Жолнеры из отряда прикрытия спешно образовали линию у батареи. Брехов направил коня в замеченный разрыв. Один из жолнеров вздумал преградить ему путь и бросился туда с копьём наперевес. Брехов отбил копьё и обратным движением сабли раскроил бедняге голову. Ещё двое пало под его саблей, на очереди был теперь орудийный расчёт. Пушкари, увидев грозящую опасность, побежали наутёк. Лишь один, замешкавшийся, поплатился за свою медлительность и лёг прямо у зарядного ящика. Но на их место уже спешили другие, готовые сразить горстку прорвавшихся всадников, и те быстро таяли под натиском врагов. Вскоре вокруг Брехова не осталось ни одного из своих, он понял, что и ему не миновать их участи, если только не подоспеет отставшая часть сотни. Нужно было думать о том, как подороже продать свою жизнь. Двумя конскими прыжками подскочил он к горевшему костру, выхватил из неё горящую дровину и бросился к зарядному ящику. Путь ему преградил конный лях в стальной кирасе. Брехов ткнул огнём в конскую шею, конь всхрапел, взвился на дыбы и с тяжёлым звоном свалил седока. Путь к ящику оказался свободен. Брехов хотел было с хода забросить в него огонь и проскочить мимо, но, к несчастью, ящик оказался закрытым. Пришлось спешиться и открыть, эта задержка стоила ему жизни. Как ни прыток был его конь, но не успел он сделать двух скачков, как сзади грохнуло, Брехова ударило тугой волной и бросило оземь. Больше он уже ничего не помнил. Подоспевшим товарищам осталось только забрать погибших и отправиться назад под защиту крепостных пушек.
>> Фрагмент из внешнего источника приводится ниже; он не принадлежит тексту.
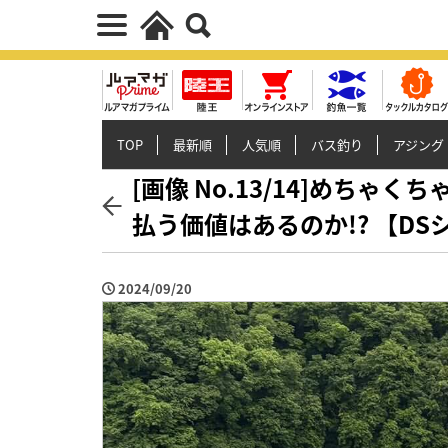
TOP
最新順
人気順
バス釣り
アジング
[画像 No.13/14]めち
払う価値はあるのか!? 【D
2024/09/20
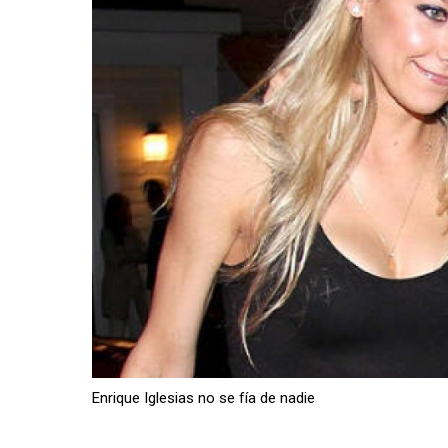
Enrique Iglesias no se fía de nadie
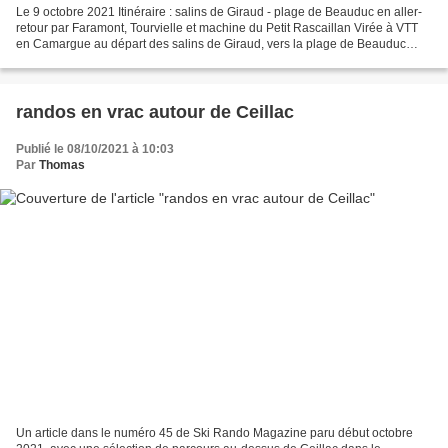
Le 9 octobre 2021 Itinéraire : salins de Giraud - plage de Beauduc en aller-
retour par Faramont, Tourvielle et machine du Petit Rascaillan Virée à VTT
en Camargue au départ des salins de Giraud, vers la plage de Beauduc
heureusement moins fréquentée en...
randos en vrac autour de Ceillac
Publié le 08/10/2021 à 10:03
Par
Thomas
Un article dans le numéro 45 de Ski Rando Magazine paru début octobre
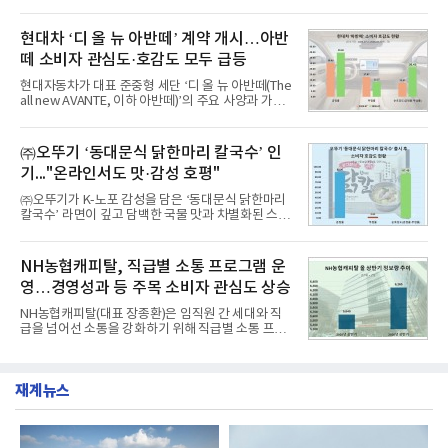
서 1위를 차지했다. 한국가스공사와 한국수력원자력
드에 대한 소비자 관심이 확대됐다.연구소에 따르면 8
이 순으로 뒤를 이었다.7일 한국기업평판연구소(소장
월 교육서비스 상장기업 브랜드평판 순위는 메가스터
구창환)는 산업통상자원부 공공기관 41개 브랜드를
현대차 ‘디 올 뉴 아반떼’ 계약 개시…아반
디교육, 대교, 디지
대상으로 지난 7월 7일부터 8월 7일까지 수집된 소비
떼 소비자 관심도·호감도 모두 급등
자 빅데이터 91,102,549건을 분석한 결과, 한국전력
공사가 브랜드평판지수 10,670,633을 기록하며 8월
현대자동차가 대표 준중형 세단 ‘디 올 뉴 아반떼(The
1위에 올랐다고 밝혔다. 분석에 활용된 빅데이터는 지
all new AVANTE, 이하 아반떼)’의 주요 사양과 가격
난 7월(88,893,823건) 대비 2.48% 증가한 수치다.연
을 공개하고 5일부터 계약을 시작한다고 밝혔다.아반
구소에 따르면 8월 산업통상자원부 공공기관 브랜드
떼는 6년 만에 선보이는 8세대 완전변경 모델로, ▲정
평판 30위 순위는 한국전력공사, 한국가스공사, 한국
교한 선과 면을 중심으로 완성한 파격적인 디자인 ▲
㈜오뚜기 ‘동대문식 닭한마리 칼국수’ 인
수력원자력, 한국석
과거 중형 세단 수준으로 확대된 차체 제원 ▲글로벌
기..."온라인서도 맛·감성 호평"
최고 수준의 안전성 ▲성능과 효율을 동시에 높인 주
행 완성도 ▲첨단 편의 및 디지털 사양 적용 등을 통해
㈜오뚜기가 K-노포 감성을 담은 ‘동대문식 닭한마리
글로벌 준중형 세단의 새로운 기준을 세웠다.아반떼
칼국수’ 라면이 깊고 담백한 국물 맛과 차별화된 스토
는 가솔린 2.0과 1.6 하이브리드 두 가지 파워트레인
리로 출시 초기부터 높은 인기를 얻고 있다고 4일 밝
과 모던, 프리미엄, 인스퍼레이션 세 가지 트림으로
혔다.‘동대문식 닭한마리 칼국수’는 예상을 뛰어넘는
운영된다.◆ 디자인·공간·안전·성능 전반에서 차급을
소비자 호응에 힘입어 지난 7월 13일 첫 선을 보인 지
NH농협캐피탈, 직급별 소통 프로그램 운
넘
단 18일 만에 누적 판매량 50만 개를 돌파하는 성과를
영…경영성과 등 주목 소비자 관심도 상승
거두었다.이번 신제품은 개발진이 전국의 닭한마리
전문점을 직접 찾아 다니며 최적의 육수 비율을 완성
NH농협캐피탈(대표 장종환)은 임직원 간 세대와 직
했다. 자극적이지 않으면서도 깊은 닭육수에 마늘의
급을 넘어선 소통을 강화하기 위해 직급별 소통 프로
개운한 풍미를 더했으며, 국물이 잘 배어들면서도 쫄
그램'너하(NH)고, 나하(NH)고, NH GO!'를 지난 27일
깃한 식감이 살아있는 칼국수 면발을 정교하게 구현
부터 30일까지 서울 원센티널 NH농협캐피탈타워 22
했다는게 회사측의 설명이다.실제 현장 시식 행사에
층에서 운영했다고 31일 밝혔다.이번 프로그램은 경
서도
재계뉴스
영지원부 홍보팀과 2026년 새로이(e)＊가 공동 주관
했으며, ▲팀장·부장(7.27), ▲계장·주임(7.28), ▲과
장·차장(7.29), ▲대리(7.30) 등 직급별로 총 4회에 걸
쳐 진행됐다.참고로 새로이(e)는 NH농협캐피탈 MZ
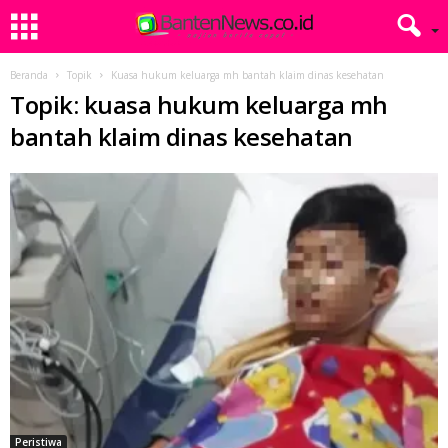
Beranda
Topik
Kuasa hukum keluarga mh bantah klaim dinas kesehatan
Topik: kuasa hukum keluarga mh
bantah klaim dinas kesehatan
Peristiwa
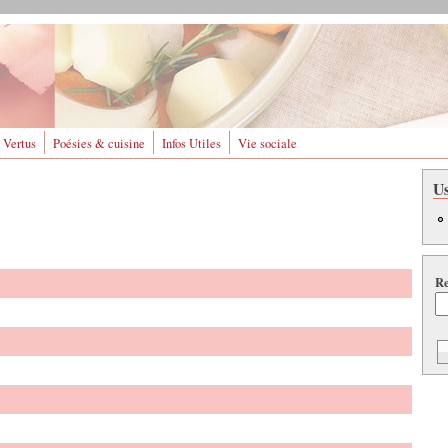
 Vertus
Poésies & cuisine
Infos Utiles
Vie sociale
U
Re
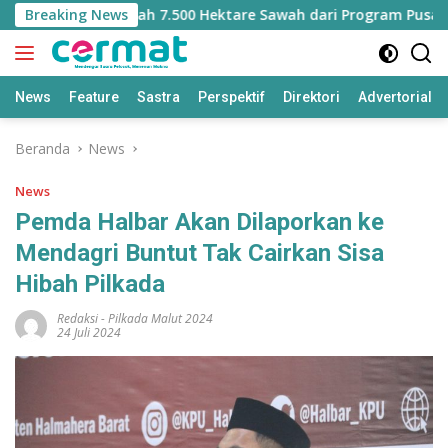
Langsung
Kehilangan Jatah 7.500 Hektare Sawah dari Program Pusat
Breaking News
ke
konten
News
Feature
Sastra
Perspektif
Direktori
Advertorial
Beranda
News
News
Pemda Halbar Akan Dilaporkan ke
Mendagri Buntut Tak Cairkan Sisa
Hibah Pilkada
Redaksi
-
Pilkada Malut 2024
24 Juli 2024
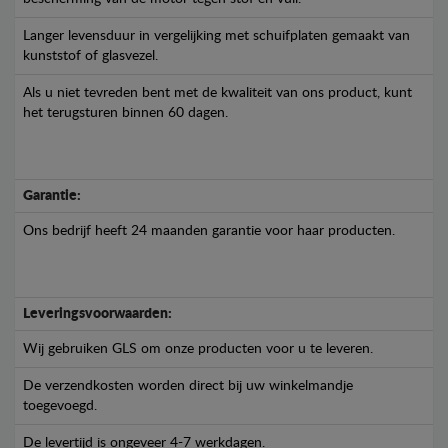
Langer levensduur in vergelijking met schuifplaten gemaakt van
kunststof of glasvezel.
Als u niet tevreden bent met de kwaliteit van ons product, kunt
het terugsturen binnen 60 dagen.
Garantie:
Ons bedrijf heeft 24 maanden garantie voor haar producten.
Leveringsvoorwaarden:
Wij gebruiken GLS om onze producten voor u te leveren.
De verzendkosten worden direct bij uw winkelmandje
toegevoegd.
De levertijd is ongeveer 4-7 werkdagen.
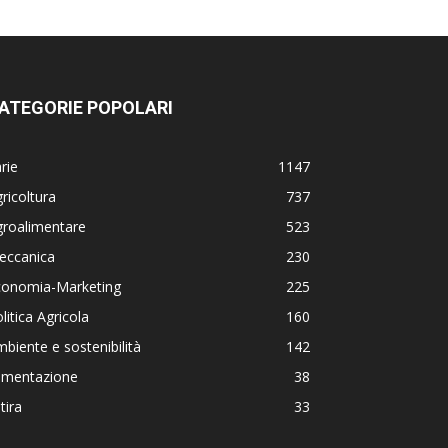
ATEGORIE POPOLARI
rie
1147
ricoltura
737
groalimentare
523
eccanica
230
conomia-Marketing
225
litica Agricola
160
biente e sostenibilità
142
limentazione
38
tira
33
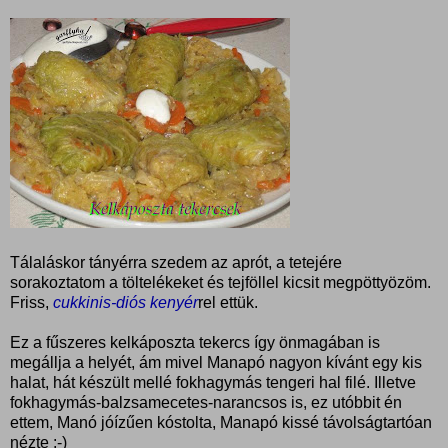
Tálaláskor tányérra szedem az aprót, a tetejére
sorakoztatom a töltelékeket és tejföllel kicsit megpöttyözöm.
Friss,
cukkinis-diós kenyér
rel ettük.
Ez a fűszeres kelkáposzta tekercs így önmagában is
megállja a helyét, ám mivel Manapó nagyon kívánt egy kis
halat, hát készült mellé fokhagymás tengeri hal filé. Illetve
fokhagymás-balzsamecetes-narancsos is, ez utóbbit én
ettem, Manó jóízűen kóstolta, Manapó kissé távolságtartóan
nézte :-)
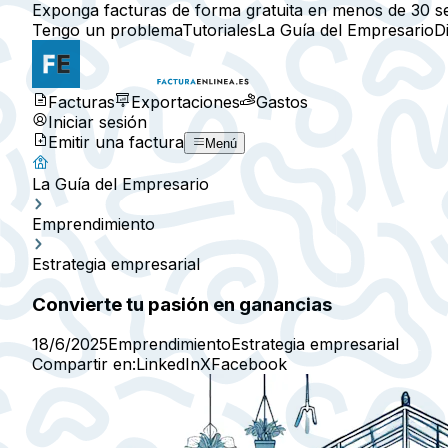
Exponga facturas de forma gratuita en menos de 30 s
Tengo un problema
Tutoriales
La Guía del Empresario
D
Facturas
Exportaciones
Gastos
Iniciar sesión
Emitir una factura
Menú
La Guía del Empresario
Emprendimiento
Estrategia empresarial
Convierte tu pasión en ganancias
18/6/2025
Emprendimiento
Estrategia empresarial
Compartir en:
LinkedIn
X
Facebook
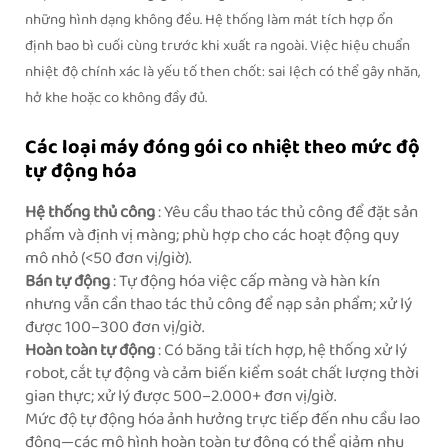
những hình dạng không đều. Hệ thống làm mát tích hợp ổn
định bao bì cuối cùng trước khi xuất ra ngoài. Việc hiệu chuẩn
nhiệt độ chính xác là yếu tố then chốt: sai lệch có thể gây nhăn,
hở khe hoặc co không đầy đủ.
Các loại máy đóng gói co nhiệt theo mức độ
tự động hóa
Hệ thống thủ công
: Yêu cầu thao tác thủ công để đặt sản
phẩm và định vị màng; phù hợp cho các hoạt động quy
mô nhỏ (<50 đơn vị/giờ).
Bán tự động
: Tự động hóa việc cấp màng và hàn kín
nhưng vẫn cần thao tác thủ công để nạp sản phẩm; xử lý
được 100–300 đơn vị/giờ.
Hoàn toàn tự động
: Có băng tải tích hợp, hệ thống xử lý
robot, cắt tự động và cảm biến kiểm soát chất lượng thời
gian thực; xử lý được 500–2.000+ đơn vị/giờ.
Mức độ tự động hóa ảnh hưởng trực tiếp đến nhu cầu lao
động—các mô hình hoàn toàn tự động có thể giảm nhu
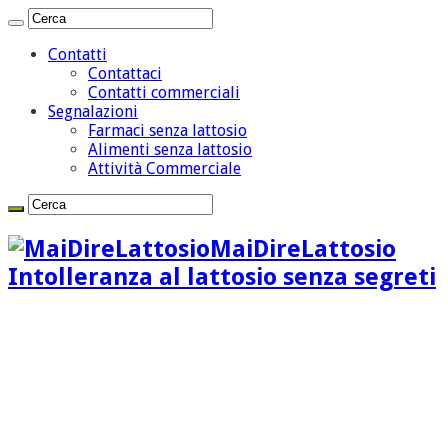
Contatti
Contattaci
Contatti commerciali
Segnalazioni
Farmaci senza lattosio
Alimenti senza lattosio
Attività Commerciale
MaiDireLattosio
Intolleranza al lattosio senza segreti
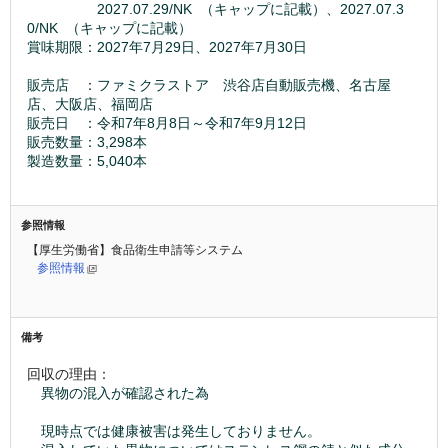
　　　　　2027.07.29/NK  （キャップに記載）、2027.07.3
0/NK  （キャップに記載）
賞味期限：2027年7月29日、2027年7月30日
販売店　：ファミクラストア　渋谷店自動販売機、名古屋
店、大阪店、福岡店
販売日　：令和7年8月8日～令和7年9月12日
販売数量：3,298本
製造数量：5,040本
参照情報
【厚生労働省】食品衛生申請等システム
参照情報
備考
回収の理由：
異物の混入が確認された為
　現時点では健康被害は発生しておりません。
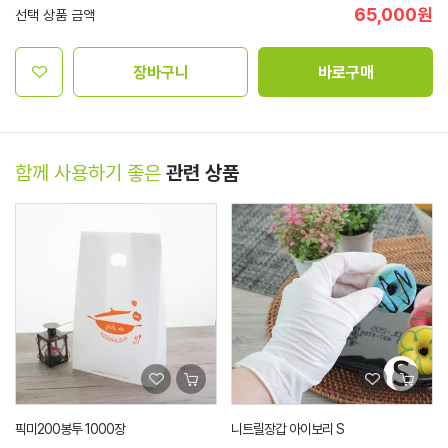
65,000
원
선택 상품 금액
장바구니
바로구매
함께 사용하기 좋은
관련 상품
픽미200봉투 1000장
니트릴장갑 아이보리 S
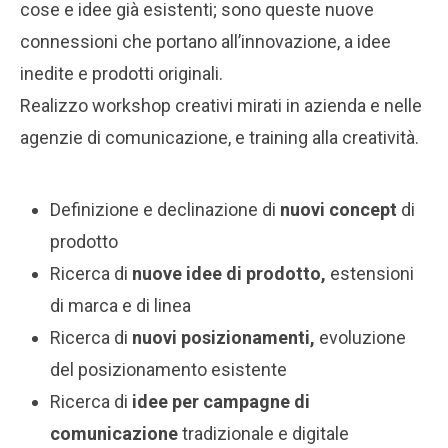
cose e idee già esistenti; sono queste nuove
connessioni che portano all’innovazione, a idee
inedite e prodotti originali.
Realizzo workshop creativi mirati in azienda e nelle
agenzie di comunicazione, e training alla creatività.
Definizione e declinazione di
nuovi concept
di
prodotto
Ricerca di
nuove idee di prodotto,
estensioni
di marca e di linea
Ricerca di
nuovi posizionamenti,
evoluzione
del posizionamento esistente
Ricerca di
idee per campagne di
comunicazione
tradizionale e digitale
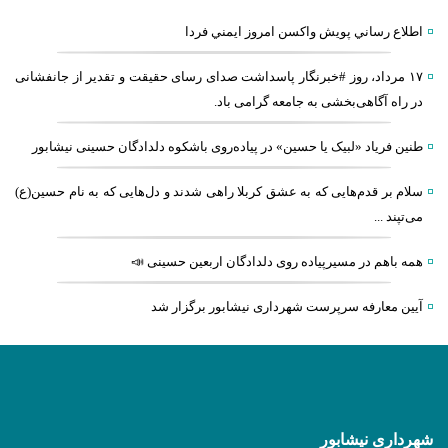
اطلاع رساني پويش واكسن امروز ايمني فردا
۱۷ مرداد، روز #خبرنگار پاسداشت صدای رسای حقیقت و تقدیر از جانفشانی
در راه آگاهی‌بخشی به جامعه گرامی باد.
طنین فریاد «لبیک یا حسین» در پیاده‌روی باشکوه دلدادگان حسینی نیشابور
سلام بر قدم‌هایی که به عشق کربلا راهی شدند و دل‌هایی که به نام حسین(ع)
می‌تپند ...
همه باهم در مسیرپیاده روی دلدادگان اربعین حسینی 📣
آیین معارفه سرپرست شهرداری نیشابور برگزار شد
شهرداری نیشابور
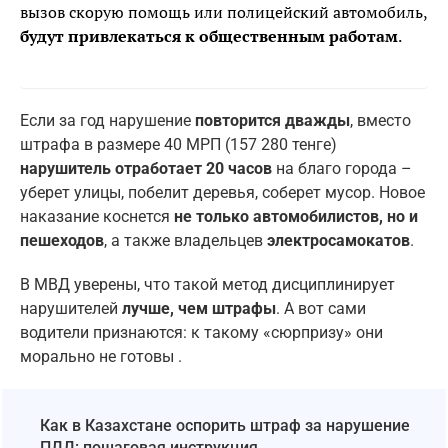
вызов скорую помощь или полицейский автомобиль,
будут привлекаться к общественным работам
.
Ecли за год нарушение
повторится дважды
, вместо
штрафа в размере 40 МРП (157 280 тенге)
нарушитель отработает 20 часов
на благо города –
уберет улицы, побелит деревья, соберет мусор. Новое
наказание коснется
не только автомобилистов, но и
пешеходов
, а также владельцев
электросамокатов
.
В МВД уверены, что такой метод дисциплинирует
нарушителей
лучше, чем штрафы
. А вот сами
водители признаются: к такому «сюрпризу» они
морально не готовы .
Как в Казахстане оспорить штраф за нарушение
ПДД: пошаговая инструкция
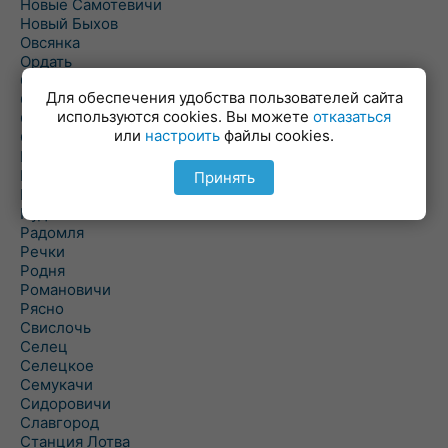
Новые Самотевичи
Новый Быхов
Овсянка
Ордать
Ореховка
Для обеспечения удобства пользователей сайта
Осиновка
используются cookies. Вы можете
отказаться
Осиповичи
или
настроить
файлы cookies.
Осово
Павловичи
Паршино
Принять
Петуховка
Пудовня
Радомля
Речки
Родня
Романовичи
Рясно
Свислочь
Селец
Селецкое
Семукачи
Сидоровичи
Славгород
Станция Лотва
Вылазка окончилась явной неудачей. Убитых и раненых было много, а успехов, кроме одной покалеченной пушки, никаких. Особенно горевали о мужественном Брехове: кабы не он, даниловская сотня потеряла бы ещё больше людей. Его принесли в лавру на последнем издыхании, ввиду особой благости постригли в монахи и тут же предали Тому, кому посвятили. Ещё взволновались бегством Оськи Селевина, о чём поведал очухавшийся Слома. К подвигам и смерти храбрых привыкли, к предательству ещё нет. Потому и взволновались.
Оську продержали два дня в земляной яме, прикрытой деревянным щитом. Шёл дождь, сверху лило, стенки ямы осклизли, дно превратилось в сплошное месиво. Армяк с письмом отобрали, взамен швырнули какую-то рогожу. Оська дрожал от холода, «еройство» оборачивалось тяжкими муками. А польские воеводы обсуждали в это время полученное письмо. Лисовский был по-прежнему неколебим: никаких переговоров, только безоговорочная сдача.
— Эта денежная бестия честного воина всегда обманет и предложит вдесятеро меньше против того, что имеет. Когда ж войдём в крепость сами, заберём всё. А войти надо, за тем и посланы, ибо Троицкая обитель — прибежище еретиков, покуда сию навозную кучу не разгребём, она на всю округу смердеть будет.